Capítulo 2 – Linha Cruzada

O cheiro veio primeiro: café fresco com um fundo de maresia — mas não aquela azeda do emissário. Era um cheiro limpo, com um toque doce de Chanel n° 5, tão espesso que parecia atravessar paredes como quem atravessa água. Depois vieram os sons: o tilintar de um garfo contra o prato, o ventilador rangendo preguiçoso no quarto ao lado, e, por trás de tudo, um zumbido leve, como se o próprio ar respirasse.

Ivan abriu os olhos. O teto era o mesmo que lembrava, mas o quarto… não. Lençóis azuis ondulavam sozinhos, como se guardassem um vento preso. Sobre a mesa, uma pilha de revistas — Carta Capital, Isto É, Veja — exalava um cheiro de recém-lançadas, embora todas pra lá de folheadas. No cabide atrás da porta, o casaco de Carla parecia observá-lo. Levantou-se devagar, como se um gesto brusco pudesse espantar aquela realidade para sempre.

Na cozinha, Carla estava de pijama cinza, cabelo preso, rindo sozinha para algo que lera no jornal.
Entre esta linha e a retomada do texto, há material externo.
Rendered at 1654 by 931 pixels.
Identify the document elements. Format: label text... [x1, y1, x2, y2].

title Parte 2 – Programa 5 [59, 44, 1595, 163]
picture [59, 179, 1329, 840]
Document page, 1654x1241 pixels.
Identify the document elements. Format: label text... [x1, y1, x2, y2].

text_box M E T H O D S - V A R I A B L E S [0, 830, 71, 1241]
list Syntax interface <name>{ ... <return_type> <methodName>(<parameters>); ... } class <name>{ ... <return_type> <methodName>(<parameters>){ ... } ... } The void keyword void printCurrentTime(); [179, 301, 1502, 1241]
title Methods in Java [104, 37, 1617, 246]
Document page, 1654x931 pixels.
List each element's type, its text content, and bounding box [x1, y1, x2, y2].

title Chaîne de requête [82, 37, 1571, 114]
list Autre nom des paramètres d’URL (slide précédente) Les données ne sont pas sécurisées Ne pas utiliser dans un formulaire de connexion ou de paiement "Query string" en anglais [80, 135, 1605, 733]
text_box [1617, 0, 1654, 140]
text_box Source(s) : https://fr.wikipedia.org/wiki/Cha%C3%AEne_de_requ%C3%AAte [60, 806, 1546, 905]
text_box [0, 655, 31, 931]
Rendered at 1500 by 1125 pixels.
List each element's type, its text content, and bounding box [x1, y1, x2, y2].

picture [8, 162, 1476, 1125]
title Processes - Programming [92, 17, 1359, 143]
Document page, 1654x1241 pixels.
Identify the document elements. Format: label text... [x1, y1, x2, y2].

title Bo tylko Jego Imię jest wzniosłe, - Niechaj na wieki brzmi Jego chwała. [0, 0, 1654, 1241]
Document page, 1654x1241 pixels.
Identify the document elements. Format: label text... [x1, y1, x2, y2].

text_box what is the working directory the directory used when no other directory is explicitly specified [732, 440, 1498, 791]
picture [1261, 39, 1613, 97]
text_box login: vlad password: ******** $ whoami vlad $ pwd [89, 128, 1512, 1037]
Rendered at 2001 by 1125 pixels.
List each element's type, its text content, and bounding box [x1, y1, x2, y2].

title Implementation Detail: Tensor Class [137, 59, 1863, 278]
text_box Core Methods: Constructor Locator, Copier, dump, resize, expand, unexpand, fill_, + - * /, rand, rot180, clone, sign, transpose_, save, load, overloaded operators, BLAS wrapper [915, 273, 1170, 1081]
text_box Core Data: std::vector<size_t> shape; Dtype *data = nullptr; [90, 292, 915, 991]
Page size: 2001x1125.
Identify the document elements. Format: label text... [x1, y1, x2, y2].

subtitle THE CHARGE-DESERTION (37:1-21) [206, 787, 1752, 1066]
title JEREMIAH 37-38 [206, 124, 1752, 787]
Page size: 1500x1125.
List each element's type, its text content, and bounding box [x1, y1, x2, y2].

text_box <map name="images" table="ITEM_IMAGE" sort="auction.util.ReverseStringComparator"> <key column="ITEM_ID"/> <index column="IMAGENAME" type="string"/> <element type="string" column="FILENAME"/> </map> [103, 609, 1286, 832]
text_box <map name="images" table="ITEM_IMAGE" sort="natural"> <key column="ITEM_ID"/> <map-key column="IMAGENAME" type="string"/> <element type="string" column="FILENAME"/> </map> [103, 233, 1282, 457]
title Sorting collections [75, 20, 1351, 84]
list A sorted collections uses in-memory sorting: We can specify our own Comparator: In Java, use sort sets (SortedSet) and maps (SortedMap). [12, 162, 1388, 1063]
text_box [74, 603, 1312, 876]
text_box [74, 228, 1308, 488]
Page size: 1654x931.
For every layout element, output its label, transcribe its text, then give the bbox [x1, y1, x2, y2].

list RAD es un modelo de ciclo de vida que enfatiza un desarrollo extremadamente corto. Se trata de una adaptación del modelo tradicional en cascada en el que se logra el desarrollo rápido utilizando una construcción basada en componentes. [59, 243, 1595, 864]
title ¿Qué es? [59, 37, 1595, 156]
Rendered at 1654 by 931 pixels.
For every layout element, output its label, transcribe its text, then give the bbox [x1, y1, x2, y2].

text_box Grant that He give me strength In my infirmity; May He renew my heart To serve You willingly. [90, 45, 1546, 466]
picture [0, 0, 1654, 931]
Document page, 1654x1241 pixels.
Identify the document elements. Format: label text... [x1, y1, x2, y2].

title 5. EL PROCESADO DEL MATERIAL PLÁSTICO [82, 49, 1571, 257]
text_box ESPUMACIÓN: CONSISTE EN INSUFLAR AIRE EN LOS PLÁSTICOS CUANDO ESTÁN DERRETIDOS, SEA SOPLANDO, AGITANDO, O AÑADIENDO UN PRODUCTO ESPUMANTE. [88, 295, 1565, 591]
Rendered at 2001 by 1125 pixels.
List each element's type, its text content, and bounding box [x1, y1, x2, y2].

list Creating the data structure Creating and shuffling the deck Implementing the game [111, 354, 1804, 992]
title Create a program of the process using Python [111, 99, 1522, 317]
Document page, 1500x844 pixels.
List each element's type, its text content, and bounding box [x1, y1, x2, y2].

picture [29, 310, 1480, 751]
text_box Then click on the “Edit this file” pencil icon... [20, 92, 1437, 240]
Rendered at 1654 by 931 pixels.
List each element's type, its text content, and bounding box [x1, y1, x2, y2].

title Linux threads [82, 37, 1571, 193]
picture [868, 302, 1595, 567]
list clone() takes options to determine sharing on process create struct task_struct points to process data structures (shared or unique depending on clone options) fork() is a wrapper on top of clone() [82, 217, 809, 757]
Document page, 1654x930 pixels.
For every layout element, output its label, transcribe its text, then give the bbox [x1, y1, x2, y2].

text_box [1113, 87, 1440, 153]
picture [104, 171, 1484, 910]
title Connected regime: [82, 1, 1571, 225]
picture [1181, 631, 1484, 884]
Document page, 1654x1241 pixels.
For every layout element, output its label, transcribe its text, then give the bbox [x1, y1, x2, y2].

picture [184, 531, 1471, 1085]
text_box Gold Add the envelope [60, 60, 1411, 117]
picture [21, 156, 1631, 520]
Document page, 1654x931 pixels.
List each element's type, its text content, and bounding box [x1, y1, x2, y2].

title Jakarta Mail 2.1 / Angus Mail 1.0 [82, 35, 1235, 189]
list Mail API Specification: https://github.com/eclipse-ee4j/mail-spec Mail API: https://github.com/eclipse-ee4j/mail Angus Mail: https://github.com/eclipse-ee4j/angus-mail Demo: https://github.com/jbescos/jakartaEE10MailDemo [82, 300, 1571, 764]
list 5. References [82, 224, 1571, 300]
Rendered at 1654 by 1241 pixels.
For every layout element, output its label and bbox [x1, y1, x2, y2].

Ela era free-lancer há anos e estava muito bem sucedida na carreira. Ela era o oposto de Ivan.
— Bom dia, preguiçoso — disse, como se fosse uma terça-feira comum, embora as terças não existissem mais do mesmo jeito desde a última vez que ele a viu.

Ivan tentou sorrir, mas o sorriso ficou preso — típico dele, “queuspariu”.

Sobre a mesa: pão francês quente soltava vapor em forma de arabescos, ovos mexidos com parmesão douravam como ouro ao sol, o café recém-passado respirava fundo antes de cada gole. Na pia, um cinzeiro com bitucas fumegava levemente, como se guardasse o calor de conversas antigas. Estranho. Ele tinha parado de fumar há meses — pelo menos, no “seu” tempo.

Sentou. Tentou disfarçar, mas ficou olhando — tempo demais, fundo demais. Pegou o jornal:

31 de março de 1999 — Real mantém estabilidade.

Passou o dedo sobre a data, e por um instante teve certeza de que o número 3 se mexeu para o lado, tentando escapar do papel. Olhou para o calendário, para o relógio de ponteiros na parede. Tudo em perfeita sintonia, como cúmplices.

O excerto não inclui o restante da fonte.